VeraCrypt est un logiciel libre et open-source de chiffrement à la volée (On-The-Fly Encryption ou OTFE). Il permet de sécuriser des données en les chiffrant de manière transparente, de sorte que les données ne peuvent être lues ou écrites que si elles sont authentifiées par un mot de passe, une phrase secrète ou une clé de chiffrement matérielle.
Il est considéré comme le standard de facto pour le chiffrement de données locales sur les systèmes de bureau, succédant au célèbre (et aujourd’hui disparu) TrueCrypt.
VeraCrypt est un fork de TrueCrypt, un projet qui a été brutalement abandonné par ses développeurs en 2014. L’équipe de développement de VeraCrypt (principalement animée par la société française IDRIX) a repris le code pour corriger des failles de sécurité identifiées dans TrueCrypt et améliorer considérablement sa résistance aux attaques modernes.

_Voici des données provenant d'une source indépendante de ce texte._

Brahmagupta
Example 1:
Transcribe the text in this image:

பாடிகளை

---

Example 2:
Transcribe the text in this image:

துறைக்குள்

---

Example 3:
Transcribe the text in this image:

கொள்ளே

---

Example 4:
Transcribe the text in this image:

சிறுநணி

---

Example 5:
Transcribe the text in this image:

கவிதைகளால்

2. Fonctionnalités Principales
VeraCrypt opère à trois niveaux distincts selon les besoins de l’utilisateur :
- Conteneurs de fichiers (Disques virtuels) : Il crée un fichier conteneur qui, une fois « monté » avec le bon mot de passe, se comporte exactement comme un disque dur virtuel (une clé USB ou un disque supplémentaire) dans le système d’exploitation. L’utilisateur y glisse ses fichiers, et ils sont chiffrés en temps réel.
- Chiffrement de partitions ou de disques non-système : Il peut chiffrer intégralement une partition de disque dur, une clé USB ou un disque externe. Le disque apparaît alors comme un espace de stockage formaté et utilisable uniquement après authentification.

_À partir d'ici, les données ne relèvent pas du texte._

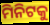
ମିନିଟକୁ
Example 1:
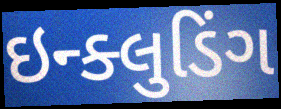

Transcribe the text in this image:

ઇન્ક્લુડિંગ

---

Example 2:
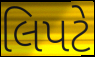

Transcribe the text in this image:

લિપટે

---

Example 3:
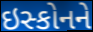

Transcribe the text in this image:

ઇસ્કોનને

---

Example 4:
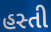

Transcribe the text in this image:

હસ્તી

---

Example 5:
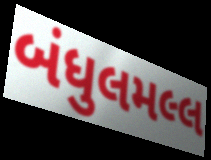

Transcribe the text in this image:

બંધુલમલ્લ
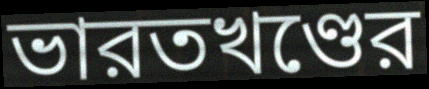
ভারতখণ্ডের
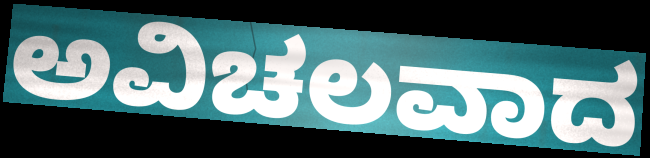
ಅವಿಚಲವಾದ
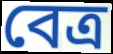
বেত্র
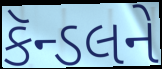
કૅન્ડલને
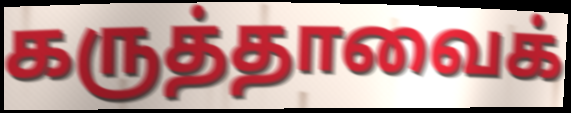
கருத்தாவைக்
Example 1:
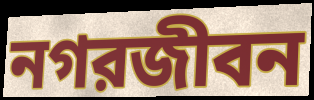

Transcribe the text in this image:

নগরজীবন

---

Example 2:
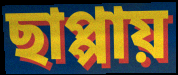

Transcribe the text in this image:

ছাপ্পায়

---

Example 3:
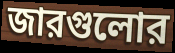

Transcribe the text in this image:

জারগুলোর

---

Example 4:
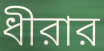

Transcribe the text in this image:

ধীরার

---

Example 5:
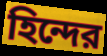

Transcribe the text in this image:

হিন্দের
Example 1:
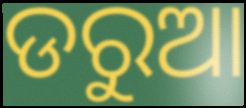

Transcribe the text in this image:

ଡରୁଆ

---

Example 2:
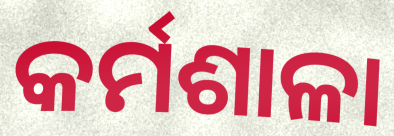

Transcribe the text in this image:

କର୍ମଶାଳା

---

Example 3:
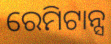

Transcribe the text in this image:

ରେମିଟାନ୍ସ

- Chiffrement du système d’exploitation (Windows) : Il chiffre l’intégralité de la partition où réside Windows. Cela impose une authentification pré-démarrage (pre-boot authentication) : l’utilisateur doit taper son mot de passe avant même que le système d’exploitation ne commence à charger.
3. Spécificités Techniques et Sécurité
- Algorithmes robustes : Il supporte des algorithmes de chiffrement standards et reconnus (AES, Serpent, Twofish, Camellia, Kuznyechik) ainsi que des algorithmes de hachage (SHA-256, SHA-512, Whirlpool, Streebog). Il permet également de créer des cascades d’algorithmes (ex: AES-Twofish-Serpent) pour une sécurité théorique maximale.
- Améliorations anti-brute-force : Par rapport à TrueCrypt, VeraCrypt a considérablement augmenté le nombre d’itérations lors de la dérivation de la clé (PBKDF2). Cela rend les attaques par force brute ou par dictionnaire exponentiellement plus lentes et coûteuses en temps de calcul.
- Déni plausible (Plausible Deniability) : C’est une caractéristique unique de la famille TrueCrypt/VeraCrypt. Il permet de créer des volumes cachés à l’intérieur d’un volume chiffré principal. Si l’utilisateur est contraint de divulguer son mot de passe, il peut donner celui du volume « leurres » (qui contient des données sans importance), sans qu’aucune analyse technique ne puisse prouver l’existence du volume caché principal.
4. Cas d’usage opérationnels
- Archivage sécurisé : Stocker des conteneurs VeraCrypt sur des services de Cloud (Dropbox, OneDrive, etc.) pour y placer des données sensibles à l’abri de la curiosité du fournisseur de service.
- Transport de données : Sécuriser une clé USB contenant des documents professionnels, des mots de passe ou des données personnelles (RGPD) en cas de perte ou de vol du support physique.
- Protection de machines : Sécuriser un ordinateur portable contre le vol physique en chiffrant le disque système.
5. Limites et Points de vigilance
- Irréversibilité en cas d’oubli : Il n’existe aucun mécanisme de « mot de passe oublié » ou de récupération de données. Si le mot de passe ou la clé de chiffrement (fichier keyfile) est perdu, les données sont cryptographiquement perdues à jamais.
- Support système hétérogène : Le chiffrement du système d’exploitation (pré-démarrage) n’est supporté que sur Windows. Sur macOS et Linux, VeraCrypt ne peut être utilisé que pour monter des conteneurs de fichiers ou chiffrer des disques/partitions non-système.
- Performances : Bien que très optimisé, le chiffrement à la volée consomme des ressources CPU. Sur des machines très anciennes ou avec des cascades d’algorithmes lourdes, on peut observer un léger ralentissement des opérations d’écriture/lecture intensives.